Подлые вымыслы были изобретены после смерти Достоевского злобным завистником Страховым, долгие годы притворявшимся его верным другом (уже в силу всего этого, было бы наивностью придавать им значение!).
Если Тургенев что-то подобное и говорил Ясинскому (да как проверить?), то по слабости ко сплетням.
Может быть, Достоевский что-нибудь ему рассказал о ком-то другом? Или еще скорее, сказал, например, что вот видел девочку с гувернанткой, и у последней такая физиономия, что она, пожалуй, способна ребенка продать развратнику?
А у Тургенева это превратилось в выдумку о Достоевском самом.
Лобас не замечает, что, допустив на миг такие вещи о Достоевском, мы бы его превратили в лицемера, в иудушку, тартюфа, всю жизнь проповедовавшего принципы христианской морали, и их втайне нарушавшего.
Что психологически абсолютно невозможно. Все его поведение не то, что свидетельствует, а кричит о другом: он постоянно жертвовал собою, всегда стремился помочь страдающим, заступиться за обиженных.
Не только пером, но и на деле.
А обидеть ребенка он как раз считал за худшее из мыслимых преступлений и за самый тяжелый из грехов.

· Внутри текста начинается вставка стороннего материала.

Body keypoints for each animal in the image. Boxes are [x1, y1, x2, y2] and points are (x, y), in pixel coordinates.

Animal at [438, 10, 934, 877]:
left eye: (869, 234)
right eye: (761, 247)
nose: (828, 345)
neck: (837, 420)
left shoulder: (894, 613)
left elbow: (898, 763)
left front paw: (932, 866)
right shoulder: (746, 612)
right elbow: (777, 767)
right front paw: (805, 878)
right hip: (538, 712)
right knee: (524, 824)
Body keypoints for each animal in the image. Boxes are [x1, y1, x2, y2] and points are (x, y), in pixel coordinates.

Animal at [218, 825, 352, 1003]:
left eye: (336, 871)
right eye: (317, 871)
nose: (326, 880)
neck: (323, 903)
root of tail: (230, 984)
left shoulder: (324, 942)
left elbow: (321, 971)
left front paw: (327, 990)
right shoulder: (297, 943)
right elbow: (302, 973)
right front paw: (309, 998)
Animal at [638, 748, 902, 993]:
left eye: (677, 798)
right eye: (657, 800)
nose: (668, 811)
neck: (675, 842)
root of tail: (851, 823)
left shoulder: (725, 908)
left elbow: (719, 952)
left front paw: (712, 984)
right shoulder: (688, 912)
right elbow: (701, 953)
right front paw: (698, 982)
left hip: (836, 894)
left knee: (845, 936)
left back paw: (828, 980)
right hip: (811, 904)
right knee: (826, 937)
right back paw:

Отдает себе Лобас в этом отчет или нет, а все приводимые им факты, – и высказывания людей, когда они порядочные, – категорически опровергают любезные его сердцу скверные фантазии.
В остальном, отметим, что он придерживается версии об убийстве отца писателя крестьянами. Тогда как подлинно компетентный и объективный исследователь биографии и творчества Достоевского, С. Белов, убедительно доказал, что тот умер от апоплексического удара. Приводимые же Лобасом рассказы мужика (родившегося уже после смерти доктора Достоевского!) изложенные в 1925 году (когда ругать помещиков было в моде) – решительно не заслуживают доверия.

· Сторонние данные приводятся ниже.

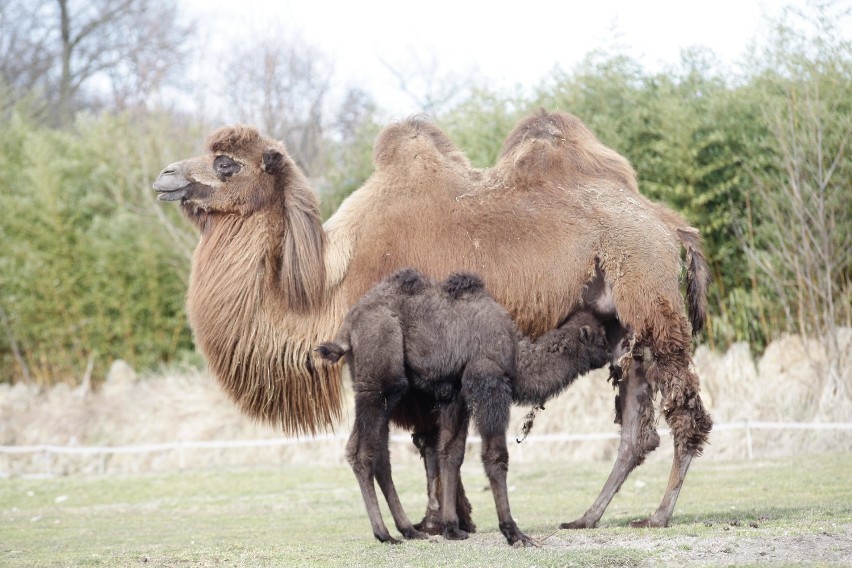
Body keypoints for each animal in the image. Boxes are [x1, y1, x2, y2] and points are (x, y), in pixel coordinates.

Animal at [316, 268, 608, 548]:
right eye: (602, 337)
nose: (611, 354)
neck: (516, 357)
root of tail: (346, 329)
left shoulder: (455, 394)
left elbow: (451, 453)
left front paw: (452, 528)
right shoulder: (489, 383)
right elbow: (495, 456)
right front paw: (513, 533)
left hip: (374, 385)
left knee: (377, 453)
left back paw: (410, 530)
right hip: (381, 378)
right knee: (362, 451)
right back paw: (384, 534)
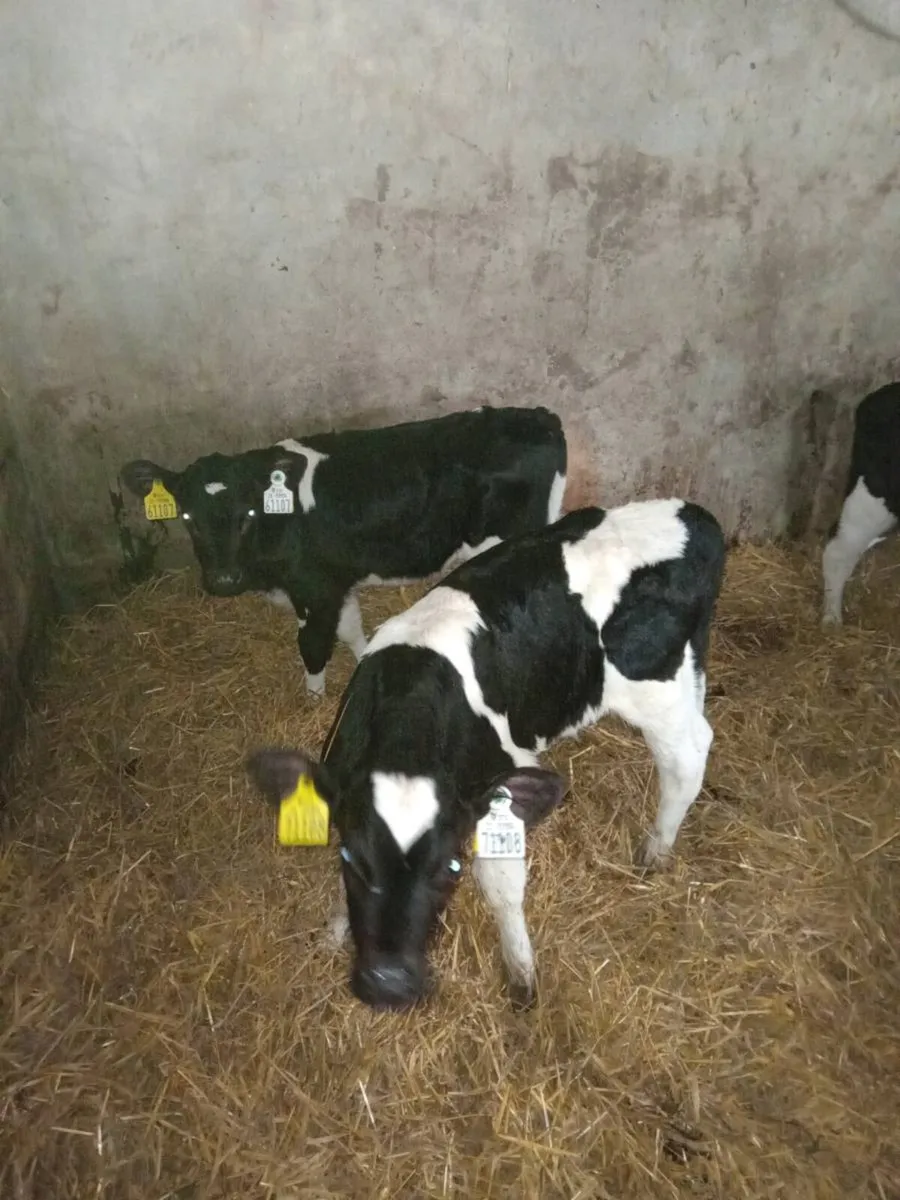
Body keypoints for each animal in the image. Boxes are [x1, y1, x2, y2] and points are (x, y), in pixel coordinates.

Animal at [120, 406, 567, 695]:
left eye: (247, 512)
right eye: (188, 517)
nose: (224, 580)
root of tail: (540, 418)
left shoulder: (314, 591)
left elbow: (313, 647)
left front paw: (313, 700)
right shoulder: (337, 582)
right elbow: (352, 630)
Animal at [246, 498, 727, 1012]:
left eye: (450, 867)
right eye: (352, 859)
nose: (388, 983)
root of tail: (693, 515)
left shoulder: (500, 787)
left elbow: (500, 883)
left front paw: (520, 972)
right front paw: (335, 928)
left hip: (655, 690)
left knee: (687, 757)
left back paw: (656, 849)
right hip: (688, 671)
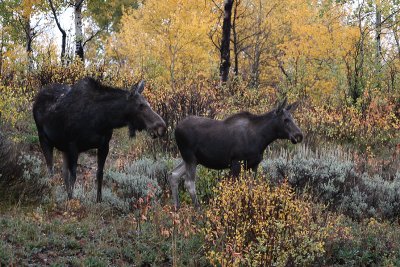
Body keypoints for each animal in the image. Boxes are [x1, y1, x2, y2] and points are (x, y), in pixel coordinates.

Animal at [32, 76, 166, 202]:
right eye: (140, 106)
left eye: (147, 103)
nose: (162, 126)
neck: (103, 119)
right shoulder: (73, 145)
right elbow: (73, 176)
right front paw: (72, 201)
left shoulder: (104, 145)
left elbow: (99, 173)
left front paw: (99, 200)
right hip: (43, 138)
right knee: (51, 169)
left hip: (63, 147)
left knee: (63, 171)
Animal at [169, 98, 304, 209]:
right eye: (285, 120)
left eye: (292, 118)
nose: (299, 135)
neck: (262, 139)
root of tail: (175, 129)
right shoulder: (236, 162)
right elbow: (233, 189)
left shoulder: (254, 164)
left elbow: (250, 188)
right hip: (190, 156)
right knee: (189, 183)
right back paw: (198, 211)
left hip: (193, 159)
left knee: (174, 174)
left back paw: (176, 208)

К числу самого захватывающего при чтении принадлежат отрывки из писем, воспоминаний и дневников рисующие отношения между Федором Михайловичем и его второй женой.
Какая трогательная, какая прекрасная любовь! Особенно в первые годы во время их жизни за границей; но, впрочем, до конца и в самые последние дни жизни гениального писателя. И после его смерти – Анна Григорьевна служила его памяти до самой своей могилы. Если бы все русские писатели имели подобных жен! Но ведь и Достоевский в первый-то раз выбрал совсем неудачно; только вот во второй ему повезло.
Скажем еще, что Лобас вовсе неубедительно предполагает, что у Достоевского был туберкулез. Доктор Сниткин, кузен его жены, за много лет до конца определил у него эмфизему и предсказал точно, как она может завершиться.